11. Upgrading DevLake

To upgrade DevLake to a newer version:

Update Dockerfile

Edit your Dockerfile to use the new version tag:

FROM apache/devlake:v0.21.0  # Update version here

Commit and Push

git add Dockerfile
git commit -m "Upgrade DevLake to v0.21.0"
git push origin main

Deploy Update

Klutch.sh will automatically rebuild and redeploy with the new version. The database migrations will run automatically on startup.

Verify Upgrade

Check the DevLake UI to confirm the new version
Verify all data sources are still connected
Run a test data collection
Check Grafana dashboards (if using)

12. Resources

Summary

Deploying Apache DevLake on Klutch.sh provides a powerful platform for engineering metrics and analytics.

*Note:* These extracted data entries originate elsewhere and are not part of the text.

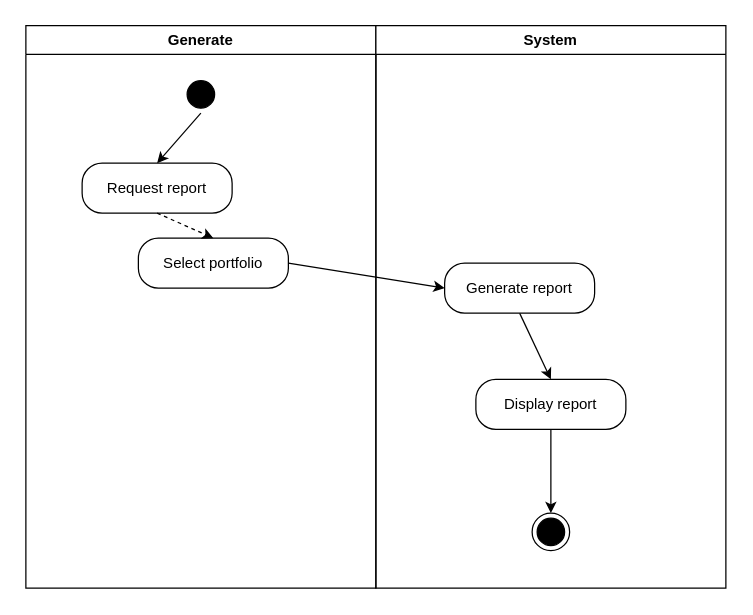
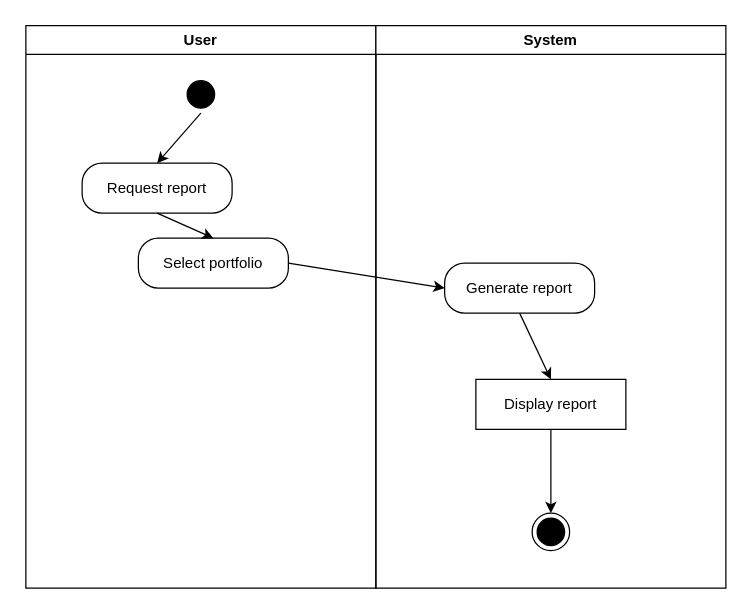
  <mxCell id="0" />
  <mxCell id="1" parent="0" />
- <mxCell id="2" value="Generate" style="swimlane;whiteSpace=wrap;strokeColor=#000000;" parent="1" vertex="1"><mxGeometry x="20" y="20" width="280" height="450" as="geometry" /></mxCell>
+ <mxCell id="2" value="User" style="swimlane;whiteSpace=wrap;strokeColor=#000000;" parent="1" vertex="1"><mxGeometry x="20" y="20" width="280" height="450" as="geometry" /></mxCell>
  <mxCell id="3" value="" style="ellipse;shape=startState;fillColor=#000000;strokeColor=#000000;" parent="2" vertex="1"><mxGeometry x="125" y="40" width="30" height="30" as="geometry" /></mxCell>
  <mxCell id="4" value="Request report" style="rounded=1;whiteSpace=wrap;html=1;arcSize=40;fontColor=#000000;fillColor=#FFFFFF;strokeColor=#000000;shadow=0;" vertex="1" parent="2"><mxGeometry x="45" y="110" width="120" height="40" as="geometry" /></mxCell>
  <mxCell id="5" value="" style="endArrow=classic;html=1;rounded=0;entryX=0.5;entryY=0;entryDx=0;entryDy=0;exitX=0.5;exitY=1;exitDx=0;exitDy=0;" edge="1" parent="2" target="4" source="3"><mxGeometry width="50" height="50" relative="1" as="geometry"><mxPoint x="165.5" y="72" as="sourcePoint" /><mxPoint x="95.5" y="42" as="targetPoint" /></mxGeometry></mxCell>
  <mxCell id="6" value="Select portfolio" style="rounded=1;whiteSpace=wrap;html=1;arcSize=40;fontColor=#000000;fillColor=#FFFFFF;strokeColor=#000000;shadow=0;" vertex="1" parent="2"><mxGeometry x="90" y="170" width="120" height="40" as="geometry" /></mxCell>
- <mxCell id="7" value="" style="endArrow=classic;html=1;rounded=0;exitX=0.5;exitY=1;exitDx=0;exitDy=0;entryX=0.5;entryY=0;entryDx=0;entryDy=0;dashed=1;" edge="1" parent="2" target="6" source="4"><mxGeometry width="50" height="50" relative="1" as="geometry"><mxPoint x="325.5" y="234" as="sourcePoint" /><mxPoint x="281" y="206" as="targetPoint" /></mxGeometry></mxCell>
+ <mxCell id="7" value="" style="endArrow=classic;html=1;rounded=0;exitX=0.5;exitY=1;exitDx=0;exitDy=0;entryX=0.5;entryY=0;entryDx=0;entryDy=0;" edge="1" parent="2" target="6" source="4"><mxGeometry width="50" height="50" relative="1" as="geometry"><mxPoint x="325.5" y="234" as="sourcePoint" /><mxPoint x="281" y="206" as="targetPoint" /></mxGeometry></mxCell>
  <mxCell id="8" value="System" style="swimlane;whiteSpace=wrap;strokeColor=#000000;startSize=23;" parent="1" vertex="1"><mxGeometry x="300" y="20" width="280" height="450" as="geometry" /></mxCell>
  <mxCell id="9" value="" style="ellipse;shape=endState;fillColor=#000000;strokeColor=#000000;" parent="8" vertex="1"><mxGeometry x="125" y="390" width="30" height="30" as="geometry" /></mxCell>
- <mxCell id="10" value="Display report" style="rounded=1;whiteSpace=wrap;html=1;arcSize=40;fontColor=#000000;fillColor=#FFFFFF;strokeColor=#000000;shadow=0;" vertex="1" parent="8"><mxGeometry x="80" y="283" width="120" height="40" as="geometry" /></mxCell>
+ <mxCell id="10" value="Display report" style="whiteSpace=wrap;html=1;arcSize=40;fontColor=#000000;fillColor=#FFFFFF;strokeColor=#000000;shadow=0;rounded=0;" vertex="1" parent="8"><mxGeometry x="80" y="283" width="120" height="40" as="geometry" /></mxCell>
  <mxCell id="11" value="" style="endArrow=classic;html=1;rounded=0;exitX=0.5;exitY=1;exitDx=0;exitDy=0;entryX=0.5;entryY=0;entryDx=0;entryDy=0;" edge="1" parent="8" target="10" source="12"><mxGeometry width="50" height="50" relative="1" as="geometry"><mxPoint x="136" y="285" as="sourcePoint" /><mxPoint x="91.5" y="257" as="targetPoint" /></mxGeometry></mxCell>
  <mxCell id="12" value="Generate report" style="rounded=1;whiteSpace=wrap;html=1;arcSize=40;fontColor=#000000;fillColor=#FFFFFF;strokeColor=#000000;shadow=0;" vertex="1" parent="8"><mxGeometry x="55" y="190" width="120" height="40" as="geometry" /></mxCell>
  <mxCell id="13" value="" style="endArrow=classic;html=1;rounded=0;entryX=0.5;entryY=0;entryDx=0;entryDy=0;exitX=0.5;exitY=1;exitDx=0;exitDy=0;" edge="1" parent="8" target="9" source="10"><mxGeometry width="50" height="50" relative="1" as="geometry"><mxPoint x="-134.5" y="322" as="sourcePoint" /><mxPoint x="-59" y="304" as="targetPoint" /></mxGeometry></mxCell>
  <mxCell id="14" value="" style="endArrow=classic;html=1;rounded=0;exitX=1;exitY=0.5;exitDx=0;exitDy=0;entryX=0;entryY=0.5;entryDx=0;entryDy=0;" edge="1" parent="1" target="12" source="6"><mxGeometry width="50" height="50" relative="1" as="geometry"><mxPoint x="235" y="302" as="sourcePoint" /><mxPoint x="190.5" y="274" as="targetPoint" /></mxGeometry></mxCell>
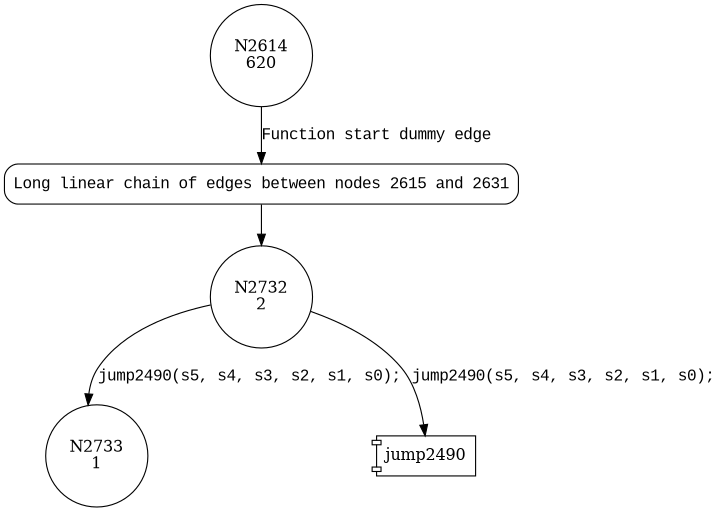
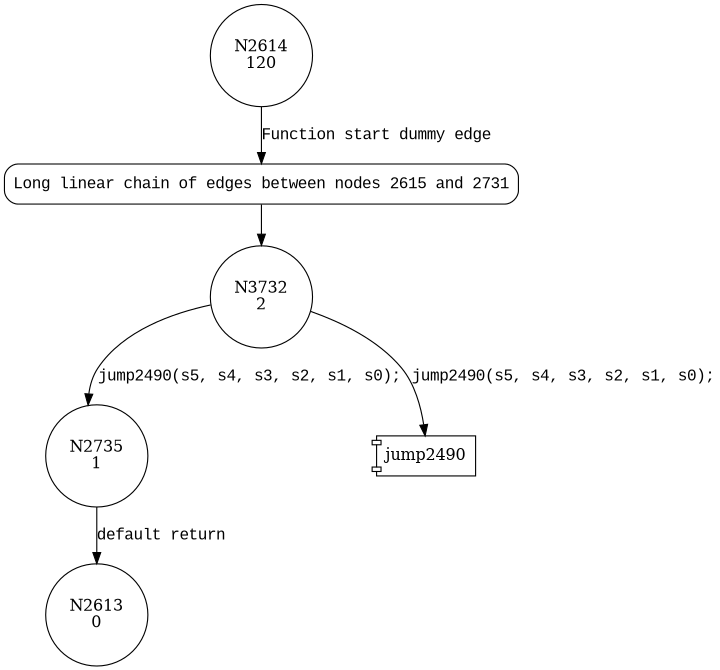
  digraph {
    node [shape=circle]
    edge [fontname="Courier New"]
-   n1 [label="N2614\n620"]
-   n2 [fillcolor=white fontname="Courier New" label="Long linear chain of edges between nodes 2615 and 2631" penwidth=1 shape=Mrecord style="filled,bold"]
-   n3 [label="N2732\n2"]
-   n4 [label="N2733\n1"]
+   n1 [label="N2614\n120"]
+   n2 [fillcolor=white fontname="Courier New" label="Long linear chain of edges between nodes 2615 and 2731" penwidth=1 shape=Mrecord style="filled,bold"]
+   n3 [label="N3732\n2"]
+   n4 [label="N2735\n1"]
    n5 [label=jump2490 shape=component]
+   n6 [label="N2613\n0"]
    n1 -> n2 [label="Function start dummy edge"]
    n2 -> n3 [fontname=""]
    n3 -> n4 [label="jump2490(s5, s4, s3, s2, s1, s0);"]
    n3 -> n5 [label="jump2490(s5, s4, s3, s2, s1, s0);"]
+   n4 -> n6 [label="default return"]
  }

With Dockerfile-based deployment, persistent storage, and production-ready configurations, you can track DORA metrics, sprint performance, code quality, and more across all your development tools.

Key takeaways:

Use the official apache/devlake Docker image
Configure external MySQL/PostgreSQL for production
Attach persistent volumes for configuration and logs
Secure all credentials using Klutch.sh environment variables
Monitor resource usage and scale as needed
Regular backups of database and configuration

For questions or issues, refer to the DevLake community or Klutch.sh documentation.